▶ PROBLEM TO WORK ON
Report, word for word, every line of the material that contains "linejoin".

▶ EXTRACTED INFORMATION
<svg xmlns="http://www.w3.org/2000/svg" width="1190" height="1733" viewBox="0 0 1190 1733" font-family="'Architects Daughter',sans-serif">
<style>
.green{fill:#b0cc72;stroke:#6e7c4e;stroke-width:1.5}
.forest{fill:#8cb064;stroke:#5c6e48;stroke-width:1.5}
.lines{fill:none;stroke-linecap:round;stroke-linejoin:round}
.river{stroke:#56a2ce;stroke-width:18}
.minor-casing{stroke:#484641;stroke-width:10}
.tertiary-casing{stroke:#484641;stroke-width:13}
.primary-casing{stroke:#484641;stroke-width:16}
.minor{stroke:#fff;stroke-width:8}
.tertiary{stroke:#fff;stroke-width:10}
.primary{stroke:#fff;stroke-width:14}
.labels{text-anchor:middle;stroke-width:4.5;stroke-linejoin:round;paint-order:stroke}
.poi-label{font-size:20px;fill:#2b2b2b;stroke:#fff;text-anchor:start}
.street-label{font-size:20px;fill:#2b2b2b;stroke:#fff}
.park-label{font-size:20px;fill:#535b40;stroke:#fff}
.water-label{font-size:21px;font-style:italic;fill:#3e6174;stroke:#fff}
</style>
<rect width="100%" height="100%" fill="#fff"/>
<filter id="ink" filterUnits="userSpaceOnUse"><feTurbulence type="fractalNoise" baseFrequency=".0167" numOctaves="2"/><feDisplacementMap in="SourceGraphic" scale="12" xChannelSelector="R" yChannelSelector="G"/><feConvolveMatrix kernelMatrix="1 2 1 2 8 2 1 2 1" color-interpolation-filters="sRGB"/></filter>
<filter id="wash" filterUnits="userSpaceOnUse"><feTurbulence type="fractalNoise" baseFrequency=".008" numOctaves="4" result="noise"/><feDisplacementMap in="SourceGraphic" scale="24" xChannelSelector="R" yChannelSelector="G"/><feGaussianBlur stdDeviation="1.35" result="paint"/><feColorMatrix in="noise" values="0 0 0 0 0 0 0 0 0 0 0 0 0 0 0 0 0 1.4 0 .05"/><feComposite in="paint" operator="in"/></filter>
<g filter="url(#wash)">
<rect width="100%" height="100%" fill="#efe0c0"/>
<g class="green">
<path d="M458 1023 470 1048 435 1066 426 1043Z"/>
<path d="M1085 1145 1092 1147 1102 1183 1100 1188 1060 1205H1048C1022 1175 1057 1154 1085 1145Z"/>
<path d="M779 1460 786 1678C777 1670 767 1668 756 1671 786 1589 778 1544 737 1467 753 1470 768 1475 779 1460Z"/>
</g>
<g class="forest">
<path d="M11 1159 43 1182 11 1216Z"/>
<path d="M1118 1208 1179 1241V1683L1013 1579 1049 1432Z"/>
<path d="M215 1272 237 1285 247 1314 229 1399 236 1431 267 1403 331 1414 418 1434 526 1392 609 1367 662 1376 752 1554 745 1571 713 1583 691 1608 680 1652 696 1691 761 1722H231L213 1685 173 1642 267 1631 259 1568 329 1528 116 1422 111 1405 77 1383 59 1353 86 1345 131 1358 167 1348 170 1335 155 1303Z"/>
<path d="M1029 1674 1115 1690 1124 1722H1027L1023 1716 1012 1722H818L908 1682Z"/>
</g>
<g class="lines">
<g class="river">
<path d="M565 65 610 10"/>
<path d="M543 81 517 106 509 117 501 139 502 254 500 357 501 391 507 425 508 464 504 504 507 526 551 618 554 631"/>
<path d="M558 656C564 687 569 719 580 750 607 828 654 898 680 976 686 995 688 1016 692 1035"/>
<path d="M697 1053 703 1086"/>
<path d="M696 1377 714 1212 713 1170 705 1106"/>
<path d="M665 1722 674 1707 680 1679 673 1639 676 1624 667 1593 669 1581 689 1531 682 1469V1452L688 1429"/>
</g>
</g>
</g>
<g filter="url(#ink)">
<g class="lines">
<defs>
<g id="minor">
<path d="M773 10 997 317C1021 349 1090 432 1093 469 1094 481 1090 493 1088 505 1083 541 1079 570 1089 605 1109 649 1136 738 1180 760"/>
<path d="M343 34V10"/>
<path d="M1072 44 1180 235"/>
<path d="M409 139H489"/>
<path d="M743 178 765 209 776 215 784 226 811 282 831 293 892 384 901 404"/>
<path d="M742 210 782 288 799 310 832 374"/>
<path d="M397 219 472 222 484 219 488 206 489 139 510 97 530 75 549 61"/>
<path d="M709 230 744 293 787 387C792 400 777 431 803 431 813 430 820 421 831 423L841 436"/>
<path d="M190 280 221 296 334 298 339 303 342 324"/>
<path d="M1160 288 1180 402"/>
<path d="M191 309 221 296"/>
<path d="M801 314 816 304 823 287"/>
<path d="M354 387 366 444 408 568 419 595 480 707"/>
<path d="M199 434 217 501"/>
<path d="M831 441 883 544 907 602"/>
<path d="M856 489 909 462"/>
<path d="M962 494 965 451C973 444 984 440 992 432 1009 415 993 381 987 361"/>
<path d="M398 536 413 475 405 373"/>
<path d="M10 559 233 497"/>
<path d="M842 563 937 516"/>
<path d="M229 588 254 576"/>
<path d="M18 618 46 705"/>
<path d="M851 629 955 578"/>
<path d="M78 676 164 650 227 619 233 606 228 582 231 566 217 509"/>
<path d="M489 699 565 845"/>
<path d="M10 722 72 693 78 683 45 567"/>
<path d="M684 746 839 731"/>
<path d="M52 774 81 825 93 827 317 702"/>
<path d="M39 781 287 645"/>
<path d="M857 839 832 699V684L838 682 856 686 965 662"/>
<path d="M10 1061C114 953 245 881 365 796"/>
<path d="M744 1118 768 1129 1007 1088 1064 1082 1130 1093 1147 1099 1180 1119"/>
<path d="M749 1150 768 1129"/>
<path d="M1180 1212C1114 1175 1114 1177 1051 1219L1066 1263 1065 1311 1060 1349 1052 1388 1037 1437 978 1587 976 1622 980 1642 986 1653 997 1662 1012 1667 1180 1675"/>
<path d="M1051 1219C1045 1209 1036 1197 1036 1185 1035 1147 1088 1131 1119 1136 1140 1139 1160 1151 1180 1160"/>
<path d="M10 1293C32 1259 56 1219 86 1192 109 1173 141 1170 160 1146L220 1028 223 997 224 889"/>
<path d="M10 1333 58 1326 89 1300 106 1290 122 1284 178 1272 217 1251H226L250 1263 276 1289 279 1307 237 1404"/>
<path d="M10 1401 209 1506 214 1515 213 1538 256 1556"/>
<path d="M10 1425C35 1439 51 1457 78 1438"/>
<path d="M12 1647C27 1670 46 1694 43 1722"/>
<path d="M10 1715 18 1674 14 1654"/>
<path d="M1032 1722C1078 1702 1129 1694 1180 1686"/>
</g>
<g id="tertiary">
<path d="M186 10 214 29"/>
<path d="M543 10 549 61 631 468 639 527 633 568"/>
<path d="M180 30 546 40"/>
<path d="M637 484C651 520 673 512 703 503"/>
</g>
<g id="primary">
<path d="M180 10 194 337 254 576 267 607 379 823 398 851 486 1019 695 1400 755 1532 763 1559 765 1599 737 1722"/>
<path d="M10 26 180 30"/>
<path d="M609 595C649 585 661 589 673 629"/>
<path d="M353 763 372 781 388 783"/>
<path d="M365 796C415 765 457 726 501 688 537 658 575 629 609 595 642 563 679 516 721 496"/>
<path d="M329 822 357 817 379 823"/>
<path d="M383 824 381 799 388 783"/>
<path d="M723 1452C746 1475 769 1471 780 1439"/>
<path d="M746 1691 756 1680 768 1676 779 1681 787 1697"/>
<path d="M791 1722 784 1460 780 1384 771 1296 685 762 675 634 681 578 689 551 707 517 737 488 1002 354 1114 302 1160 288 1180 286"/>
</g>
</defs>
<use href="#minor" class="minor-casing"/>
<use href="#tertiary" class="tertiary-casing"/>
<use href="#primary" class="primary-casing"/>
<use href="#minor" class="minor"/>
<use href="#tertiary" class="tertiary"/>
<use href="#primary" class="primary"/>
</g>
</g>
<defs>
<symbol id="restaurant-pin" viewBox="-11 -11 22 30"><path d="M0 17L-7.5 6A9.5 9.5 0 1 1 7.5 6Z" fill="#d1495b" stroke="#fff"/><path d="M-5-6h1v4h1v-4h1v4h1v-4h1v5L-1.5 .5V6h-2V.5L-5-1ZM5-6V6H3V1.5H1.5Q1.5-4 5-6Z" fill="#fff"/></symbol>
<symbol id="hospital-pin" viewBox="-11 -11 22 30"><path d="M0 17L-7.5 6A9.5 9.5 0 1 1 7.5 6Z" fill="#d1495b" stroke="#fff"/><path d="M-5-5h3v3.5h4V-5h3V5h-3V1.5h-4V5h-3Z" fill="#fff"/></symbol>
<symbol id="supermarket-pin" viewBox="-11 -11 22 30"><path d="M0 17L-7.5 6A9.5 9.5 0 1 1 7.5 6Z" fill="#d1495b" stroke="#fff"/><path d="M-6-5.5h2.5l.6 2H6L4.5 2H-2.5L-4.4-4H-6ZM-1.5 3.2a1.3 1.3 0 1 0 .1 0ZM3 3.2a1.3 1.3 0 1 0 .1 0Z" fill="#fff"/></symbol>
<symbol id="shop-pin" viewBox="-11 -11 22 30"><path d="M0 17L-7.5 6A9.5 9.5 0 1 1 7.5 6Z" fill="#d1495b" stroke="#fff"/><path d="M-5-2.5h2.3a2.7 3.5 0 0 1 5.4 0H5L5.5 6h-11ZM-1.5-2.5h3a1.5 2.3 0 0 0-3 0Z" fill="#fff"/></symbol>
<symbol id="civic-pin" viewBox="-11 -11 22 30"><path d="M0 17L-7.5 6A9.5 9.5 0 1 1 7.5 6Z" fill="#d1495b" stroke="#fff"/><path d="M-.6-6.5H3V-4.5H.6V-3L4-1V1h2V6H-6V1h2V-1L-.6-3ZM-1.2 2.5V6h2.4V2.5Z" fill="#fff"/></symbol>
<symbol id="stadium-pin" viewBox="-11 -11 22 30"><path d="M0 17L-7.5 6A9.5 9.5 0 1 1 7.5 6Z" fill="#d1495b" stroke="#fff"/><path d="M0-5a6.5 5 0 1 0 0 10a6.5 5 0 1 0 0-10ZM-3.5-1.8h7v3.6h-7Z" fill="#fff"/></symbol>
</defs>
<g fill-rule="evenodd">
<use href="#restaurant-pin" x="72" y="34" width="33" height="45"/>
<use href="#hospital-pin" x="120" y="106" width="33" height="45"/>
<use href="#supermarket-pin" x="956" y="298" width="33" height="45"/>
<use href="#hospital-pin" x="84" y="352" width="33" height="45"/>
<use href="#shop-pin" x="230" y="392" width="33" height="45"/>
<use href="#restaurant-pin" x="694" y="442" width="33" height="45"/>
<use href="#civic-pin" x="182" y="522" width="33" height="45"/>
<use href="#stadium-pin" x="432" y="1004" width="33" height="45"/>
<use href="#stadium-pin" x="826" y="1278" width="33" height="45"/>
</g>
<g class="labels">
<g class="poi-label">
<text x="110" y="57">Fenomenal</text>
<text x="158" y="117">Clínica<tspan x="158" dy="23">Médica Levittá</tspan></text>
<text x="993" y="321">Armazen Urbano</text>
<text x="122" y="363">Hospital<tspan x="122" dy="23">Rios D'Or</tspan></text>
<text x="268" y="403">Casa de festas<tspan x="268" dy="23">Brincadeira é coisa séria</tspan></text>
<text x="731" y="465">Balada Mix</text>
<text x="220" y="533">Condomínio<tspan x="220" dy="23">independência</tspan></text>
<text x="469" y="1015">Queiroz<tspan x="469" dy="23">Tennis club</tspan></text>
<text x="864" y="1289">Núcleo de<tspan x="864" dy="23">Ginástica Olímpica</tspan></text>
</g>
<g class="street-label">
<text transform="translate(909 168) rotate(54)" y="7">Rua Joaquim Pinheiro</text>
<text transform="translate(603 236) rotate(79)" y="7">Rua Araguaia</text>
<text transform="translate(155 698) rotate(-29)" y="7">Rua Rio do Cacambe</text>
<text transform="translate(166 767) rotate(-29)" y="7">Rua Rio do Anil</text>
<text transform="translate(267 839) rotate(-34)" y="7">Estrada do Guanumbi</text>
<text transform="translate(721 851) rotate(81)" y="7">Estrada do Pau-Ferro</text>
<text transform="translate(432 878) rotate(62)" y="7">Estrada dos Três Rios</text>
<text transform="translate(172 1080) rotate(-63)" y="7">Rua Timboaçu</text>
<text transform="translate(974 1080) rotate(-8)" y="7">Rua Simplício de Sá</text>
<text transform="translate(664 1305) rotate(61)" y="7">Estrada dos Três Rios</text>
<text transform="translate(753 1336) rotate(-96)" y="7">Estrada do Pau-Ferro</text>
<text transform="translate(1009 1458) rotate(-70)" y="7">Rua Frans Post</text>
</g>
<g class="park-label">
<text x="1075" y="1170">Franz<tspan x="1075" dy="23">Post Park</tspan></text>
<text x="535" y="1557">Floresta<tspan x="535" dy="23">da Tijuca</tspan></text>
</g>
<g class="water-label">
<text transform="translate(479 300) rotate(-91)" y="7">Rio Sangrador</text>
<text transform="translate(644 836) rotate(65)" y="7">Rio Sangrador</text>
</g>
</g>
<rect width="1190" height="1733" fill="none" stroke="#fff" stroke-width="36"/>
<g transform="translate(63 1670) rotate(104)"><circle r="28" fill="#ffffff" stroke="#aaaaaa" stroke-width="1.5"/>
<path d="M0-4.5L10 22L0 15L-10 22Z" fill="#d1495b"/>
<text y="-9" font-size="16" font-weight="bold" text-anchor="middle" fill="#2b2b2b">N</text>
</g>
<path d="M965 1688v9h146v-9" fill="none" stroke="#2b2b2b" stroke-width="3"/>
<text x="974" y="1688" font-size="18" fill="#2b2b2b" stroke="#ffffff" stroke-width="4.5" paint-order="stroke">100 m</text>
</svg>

▶ RESPONSE TO THIS TASK
.lines{fill:none;stroke-linecap:round;stroke-linejoin:round}
.labels{text-anchor:middle;stroke-width:4.5;stroke-linejoin:round;paint-order:stroke}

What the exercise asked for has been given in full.